# Cichlid themed Fantasy Football name



## Sparrow19 (May 31, 2013)

Ok, so I have a couple fantasy football teams going this year. Well I need to come up with some cool names for them.

Since my newly found passion for cichlids and such, I thought a cichlid theme would be cool, ha. I'm a nerd I guess.

I was thinking of maybe combining names or something to make it sound cool, would be interesting to see some of your suggestions?

Example:

Z-Rock Green Terrors


----------



## Sparrow19 (May 31, 2013)

Otter Point White Blaze


----------



## Iggy Newcastle (May 15, 2012)

I change my team names every week, depending on who I'm playing or whats going on in the world of sports.
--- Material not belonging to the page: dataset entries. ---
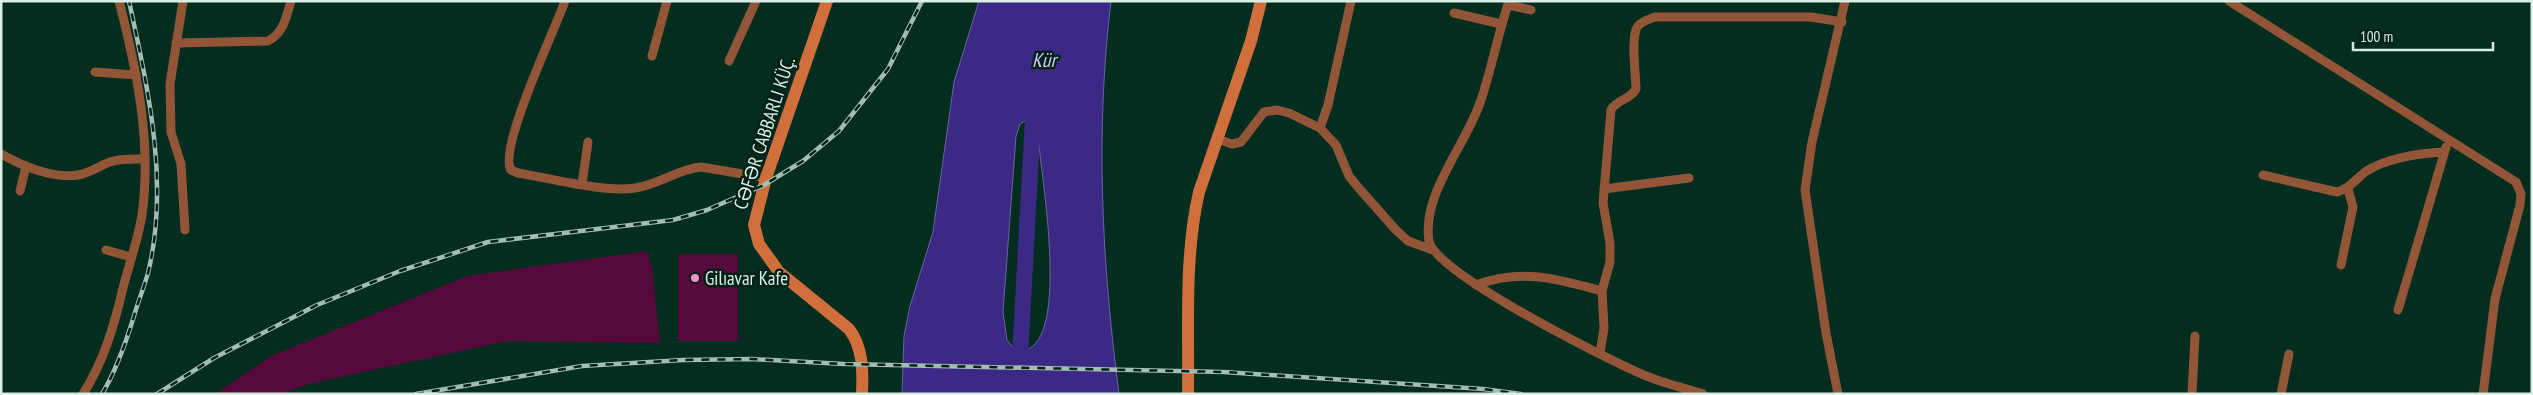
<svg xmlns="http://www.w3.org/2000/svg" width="2533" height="395" font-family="'PT Sans Narrow',sans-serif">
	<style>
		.green { fill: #560a3c }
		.water { fill: #3c2985; stroke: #6b64a2; fill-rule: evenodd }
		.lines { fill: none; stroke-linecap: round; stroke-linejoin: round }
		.river { stroke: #3c2985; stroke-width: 16 }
		.street { stroke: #935537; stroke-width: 9 }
		.secondary { stroke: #d06e3c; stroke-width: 12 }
		.rail-casing { stroke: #a3bdb2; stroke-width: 4.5 }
		.rail { stroke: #042217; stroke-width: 2.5; stroke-dasharray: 8; stroke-linecap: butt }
		.poi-dot { fill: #f890cb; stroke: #042217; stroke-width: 2 }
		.labels { text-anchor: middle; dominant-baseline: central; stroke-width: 5; stroke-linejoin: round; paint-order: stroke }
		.street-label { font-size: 19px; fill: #d9eee4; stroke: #042217 }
		.poi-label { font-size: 19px; fill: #d9eee4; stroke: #042217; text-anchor: start }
		.water-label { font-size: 20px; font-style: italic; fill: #cbcafd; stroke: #042217 }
	</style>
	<rect width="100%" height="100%" fill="#032d1f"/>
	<!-- green -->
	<g class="green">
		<polygon points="647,251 652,267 660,343 508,341 312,383 280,394 215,394 271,356 467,276"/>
		<rect x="678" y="254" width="60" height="87"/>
	</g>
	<!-- water -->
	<path class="water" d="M 979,1 L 1111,1 C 1095,133 1102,263 1119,394 L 902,394 L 904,336 L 910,306 L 933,232 L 954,82 ZM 1030,118 L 1036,126 L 1038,136 C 1040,170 1075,358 1016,351 L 1007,340 L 1003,312 L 1016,136 L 1020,124 Z"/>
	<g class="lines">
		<!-- river -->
		<polyline class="river" points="1018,394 1034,99"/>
		<!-- street -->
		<g class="street">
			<polyline points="183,1 170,84 171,132 181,164 185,230"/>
			<path d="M 565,1 C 555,30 498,148 511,170 L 518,173 C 549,178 606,193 635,188 C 658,185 678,169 701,167 L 766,178"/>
			<path d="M 1509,1 C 1498,34 1492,67 1481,100 C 1468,142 1421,194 1429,241 C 1435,273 1600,355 1635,371 C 1657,382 1681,387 1703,394"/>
			<polyline points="2229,1 2516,182 2521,194 2520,205 2495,299 2483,394"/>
			<polyline points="1508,5 1531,10"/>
			<polyline points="1454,13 1501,24"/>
			<path d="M 176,43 L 268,41 C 284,33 286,17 291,1"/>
			<polyline points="652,56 667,1"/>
			<polyline points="729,61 756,1"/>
			<polyline points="95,72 136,75"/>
			<polyline points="1320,128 1328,105 1351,1"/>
			<polyline points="1217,139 1232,144 1241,142 1264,112 1277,110 1289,113 1320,128 1336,145 1349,176 1357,186 1395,229 1408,241 1433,250"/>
			<path d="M 1,154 C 22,166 53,179 78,175 C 90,173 99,166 110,162 C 121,158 133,159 145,159"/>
			<path d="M 2263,175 L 2337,192 C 2350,188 2355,180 2365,172 C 2386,158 2420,153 2444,152"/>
			<polyline points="582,184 588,142"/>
			<polyline points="1604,189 1689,178"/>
			<polyline points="20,191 26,166"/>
			<polyline points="106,250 131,257"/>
			<polyline points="2341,265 2353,207 2348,189"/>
			<path d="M 1476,285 C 1522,268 1557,279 1602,291"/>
			<polyline points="2398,310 2446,147"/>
			<path d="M 1600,353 L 1604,328 L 1602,291 L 1610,262 L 1610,243 L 1603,203 L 1611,110 C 1617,99 1630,100 1636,89 C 1636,76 1630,35 1638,26 C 1642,21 1649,19 1655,17 L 1811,17 L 1842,22"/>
			<path d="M 83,394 C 104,361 114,326 123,288 C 129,264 138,240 142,215 C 152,143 137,71 119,1"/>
			<polyline points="1838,394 1826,333 1805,190 1812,142 1845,1"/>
			<polyline points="2192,394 2195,336"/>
			<polyline points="2281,394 2289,354"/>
		</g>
		<!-- secondary -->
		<g class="secondary">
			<path d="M 827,1 L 766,178 L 754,225 L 759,244 L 779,272 L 849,329 C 863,347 863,371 862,394"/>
			<path d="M 1188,394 C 1189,327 1184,257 1199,192 L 1251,41 L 1261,1"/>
		</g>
		<!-- rail casing -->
		<g class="rail-casing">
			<g id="rail">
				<path d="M 102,394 C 116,371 126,342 134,316 C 138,302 144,287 148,273 C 170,183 148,89 129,1"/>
				<polyline points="157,394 214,358 317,305 400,271 488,242 673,220 707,210 764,185 803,161 839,131 888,69 922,1"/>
				<polyline points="416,394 582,366 683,360 752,359 844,364 1224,372 1483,389 1521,394"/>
			</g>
		</g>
		<!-- rail -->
		<use href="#rail" class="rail"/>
	</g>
	<!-- markers -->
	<circle class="poi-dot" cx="695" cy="278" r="5"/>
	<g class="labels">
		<!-- street labels -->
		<g class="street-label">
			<text transform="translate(764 133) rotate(-72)">CƏFƏR CABBARLI KÜÇ.</text>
		</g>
		<!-- poi labels -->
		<g class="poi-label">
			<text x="705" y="278">Gilıavar Kafe</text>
		</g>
		<!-- water labels -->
		<g class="water-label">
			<text x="1044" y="60">Kür</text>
		</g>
	</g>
	<!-- border -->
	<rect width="2533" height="395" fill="none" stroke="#d9eee4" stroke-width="5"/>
	<!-- scale -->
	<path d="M2353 42v8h140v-8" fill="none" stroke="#d9eee4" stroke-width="2.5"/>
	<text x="2360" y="42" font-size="15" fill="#d9eee4" stroke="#042217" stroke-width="4" paint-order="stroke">100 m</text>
</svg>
I thought about incorporating my other hobbies into my team names, but no one would 'get it.' It's a pretty brutal couple of leagues, so a lot of making fun of each other.

Have you drafted yet?


----------



## DJRansome (Oct 29, 2005)

The Eye Biters.


----------



## NJmomie (Jan 17, 2013)

The Mouthbrooders .... too obvious?


----------



## Sparrow19 (May 31, 2013)

Iggy Newcastle said:


> I change my team names every week, depending on who I'm playing or whats going on in the world of sports. I thought about incorporating my other hobbies into my team names, but no one would 'get it.' It's a pretty brutal couple of leagues, so a lot of making fun of each other.
> 
> Have you drafted yet?


Not drafted yet. 1 is this Sat, and one is next Sun. yeah I know they for sure wouldn't 'get it', but would be more creative then some of the stupid names I've seen, Ha. And some of the cichlid names sound pretty menacing. Ha


----------